Ago 04 2008
CONSTITUIÇÃO, LEI E…
Do seu bolso que estão saindo os mais de 200 bilhões de reais ao ano para pagar os juros da dívida interna, que está em 1,4 trilhão de reais.
II
No início do governo FHC, estava em 60 bi. No final do governo FHC, 600 bi. Aí o governo Lula eleva para 1,4 trilhão.
III
Quem paga esses juros? Você, eu, todo mundo. É dos impostos - particularmente daqueles descontados do seu salário e da sua aposentadoria - que saem os valores para pagar esses juros extraordinários.
IV
Veja bem: não é pagar a dívida. É pagar 200 bi ao ano para que a dívida continue do mesmo tamanho que está, simplesmente não cresça.
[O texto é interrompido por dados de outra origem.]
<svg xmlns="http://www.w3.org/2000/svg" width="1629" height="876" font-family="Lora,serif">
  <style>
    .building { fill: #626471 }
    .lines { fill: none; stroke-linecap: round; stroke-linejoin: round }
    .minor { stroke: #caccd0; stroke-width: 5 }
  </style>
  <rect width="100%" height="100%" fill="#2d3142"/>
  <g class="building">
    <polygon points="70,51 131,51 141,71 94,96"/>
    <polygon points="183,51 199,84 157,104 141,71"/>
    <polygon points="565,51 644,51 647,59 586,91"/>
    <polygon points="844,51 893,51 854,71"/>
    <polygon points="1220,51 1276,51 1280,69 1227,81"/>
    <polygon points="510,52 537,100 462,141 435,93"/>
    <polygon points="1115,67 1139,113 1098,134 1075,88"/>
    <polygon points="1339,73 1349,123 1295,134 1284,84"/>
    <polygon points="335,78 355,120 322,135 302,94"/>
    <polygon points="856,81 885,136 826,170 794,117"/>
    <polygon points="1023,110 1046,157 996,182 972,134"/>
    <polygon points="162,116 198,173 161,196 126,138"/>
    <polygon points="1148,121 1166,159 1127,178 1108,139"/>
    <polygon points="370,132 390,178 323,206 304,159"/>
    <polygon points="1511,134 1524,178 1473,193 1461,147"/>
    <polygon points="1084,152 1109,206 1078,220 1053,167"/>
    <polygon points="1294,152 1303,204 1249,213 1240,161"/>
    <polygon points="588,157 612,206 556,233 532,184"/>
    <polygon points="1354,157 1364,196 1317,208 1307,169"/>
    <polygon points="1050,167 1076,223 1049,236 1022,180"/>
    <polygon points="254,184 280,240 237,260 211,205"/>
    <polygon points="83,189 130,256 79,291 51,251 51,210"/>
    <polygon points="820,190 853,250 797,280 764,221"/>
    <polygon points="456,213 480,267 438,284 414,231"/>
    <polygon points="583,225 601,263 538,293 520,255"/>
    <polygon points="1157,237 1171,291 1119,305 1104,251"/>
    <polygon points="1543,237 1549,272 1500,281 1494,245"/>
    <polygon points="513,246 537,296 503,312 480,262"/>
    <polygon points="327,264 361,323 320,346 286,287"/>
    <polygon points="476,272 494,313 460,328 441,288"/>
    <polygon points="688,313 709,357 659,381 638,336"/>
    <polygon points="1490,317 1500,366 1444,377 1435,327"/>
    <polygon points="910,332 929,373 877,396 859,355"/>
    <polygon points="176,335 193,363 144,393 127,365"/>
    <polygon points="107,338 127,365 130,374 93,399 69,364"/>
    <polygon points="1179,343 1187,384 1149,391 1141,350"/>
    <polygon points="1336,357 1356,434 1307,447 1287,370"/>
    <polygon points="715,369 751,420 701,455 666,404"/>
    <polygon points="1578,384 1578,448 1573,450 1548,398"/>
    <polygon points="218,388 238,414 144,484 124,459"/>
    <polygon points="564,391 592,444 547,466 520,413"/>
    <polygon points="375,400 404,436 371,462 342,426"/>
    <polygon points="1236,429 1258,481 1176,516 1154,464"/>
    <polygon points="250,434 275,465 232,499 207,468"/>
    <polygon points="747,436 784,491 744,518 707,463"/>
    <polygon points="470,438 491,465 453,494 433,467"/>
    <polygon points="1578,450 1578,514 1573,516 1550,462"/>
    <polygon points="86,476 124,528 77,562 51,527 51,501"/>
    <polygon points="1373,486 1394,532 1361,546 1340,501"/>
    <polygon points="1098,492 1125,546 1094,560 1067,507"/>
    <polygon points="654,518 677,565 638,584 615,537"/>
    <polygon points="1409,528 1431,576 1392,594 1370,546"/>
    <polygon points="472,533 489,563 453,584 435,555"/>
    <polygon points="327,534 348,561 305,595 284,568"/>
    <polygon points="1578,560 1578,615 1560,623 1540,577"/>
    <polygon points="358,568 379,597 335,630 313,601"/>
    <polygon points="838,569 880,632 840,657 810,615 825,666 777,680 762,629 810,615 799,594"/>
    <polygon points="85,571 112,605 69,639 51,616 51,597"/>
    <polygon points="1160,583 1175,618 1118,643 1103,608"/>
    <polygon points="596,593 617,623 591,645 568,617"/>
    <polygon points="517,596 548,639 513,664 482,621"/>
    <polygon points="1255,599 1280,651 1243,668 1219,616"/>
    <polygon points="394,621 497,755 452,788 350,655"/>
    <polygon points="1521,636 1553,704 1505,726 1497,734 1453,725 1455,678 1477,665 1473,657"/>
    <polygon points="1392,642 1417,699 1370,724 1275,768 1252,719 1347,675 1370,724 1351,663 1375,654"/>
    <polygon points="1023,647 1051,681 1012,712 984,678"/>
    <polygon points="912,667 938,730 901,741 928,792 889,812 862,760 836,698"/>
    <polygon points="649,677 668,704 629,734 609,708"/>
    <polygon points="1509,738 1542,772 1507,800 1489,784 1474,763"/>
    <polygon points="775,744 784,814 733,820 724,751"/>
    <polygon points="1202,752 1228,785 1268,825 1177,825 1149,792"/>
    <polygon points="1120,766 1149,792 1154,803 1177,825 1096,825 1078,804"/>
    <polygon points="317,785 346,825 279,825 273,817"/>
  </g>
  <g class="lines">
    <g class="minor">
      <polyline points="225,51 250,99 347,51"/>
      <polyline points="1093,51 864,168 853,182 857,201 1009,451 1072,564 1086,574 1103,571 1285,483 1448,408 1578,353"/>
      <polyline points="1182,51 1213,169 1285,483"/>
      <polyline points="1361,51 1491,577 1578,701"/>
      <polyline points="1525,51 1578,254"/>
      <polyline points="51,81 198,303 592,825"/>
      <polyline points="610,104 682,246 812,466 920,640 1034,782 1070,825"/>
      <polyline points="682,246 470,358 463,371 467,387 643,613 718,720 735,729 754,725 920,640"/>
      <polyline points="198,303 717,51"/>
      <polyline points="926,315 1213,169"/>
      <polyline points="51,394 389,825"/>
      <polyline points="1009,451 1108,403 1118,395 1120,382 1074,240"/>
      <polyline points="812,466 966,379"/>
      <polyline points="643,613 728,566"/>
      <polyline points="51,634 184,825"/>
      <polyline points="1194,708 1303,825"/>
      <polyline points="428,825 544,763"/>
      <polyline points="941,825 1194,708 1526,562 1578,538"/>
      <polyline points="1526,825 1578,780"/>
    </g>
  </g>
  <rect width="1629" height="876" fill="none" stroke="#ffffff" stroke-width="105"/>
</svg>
E sai do seu bolso.
V
Ora, mas quem teria autoridade para pegar o dinheiro do seu bolso e direcionar para os aplicadores? Quem pode ter tamanha autoridade? Como diz Elio Gaspari, os “çábios do COPOM”. Trata-se de um grupo de 7 pessoas.
VI
Mas como é que a Constituição Federal criou um órgão tão poderoso? Pois é, não foi a Constituição Federal. Então que lei foi essa? Bem, não foi uma lei, caro amigo. Então como surge?
VII
Trata-se de uma CARTA CIRCULAR do Banco Central, mais especificamente a Carta-Circular nº 2.698, de 20.06.1996.
VIII
O que está previsto em lei é o Conselho Monetário Nacional - CMN. O COPOM é uma monstruosidade, sete burocratas do Banco Central que estão aguardando para assumir seus postos nos bancos privados.
IX
Ou seja: o dinheiro sai do seu bolso - dinheiro que, provavelmente, você direcionaria à educação dos seus filhos, a ajudar seus pais - porque um comitê criado por uma carta-circular do Banco Central resolve elevar a taxa de juros, e, em 14 anos, elevou a dívida interna de 60 bilhões para 1,4 trilhão de reais.
X
Ou seja: frequentemente a Constituição Federal é descumprida. Frequentemente a Lei Complementar é descumprida. Frequentemente a Lei Ordinária é descumprida. Mas há algo sagrado, respeitadíssimo, intocável: uma Circular do Banco Central.
XI
Da próxima vez que você precisar garantir direitos, garantir acesso à vida, a órgãos para transplante, à educação das crianças, à saúde pública, ao transporte, à vida, não tenha dúvidas: peça que seja editada uma Circular do Banco Central.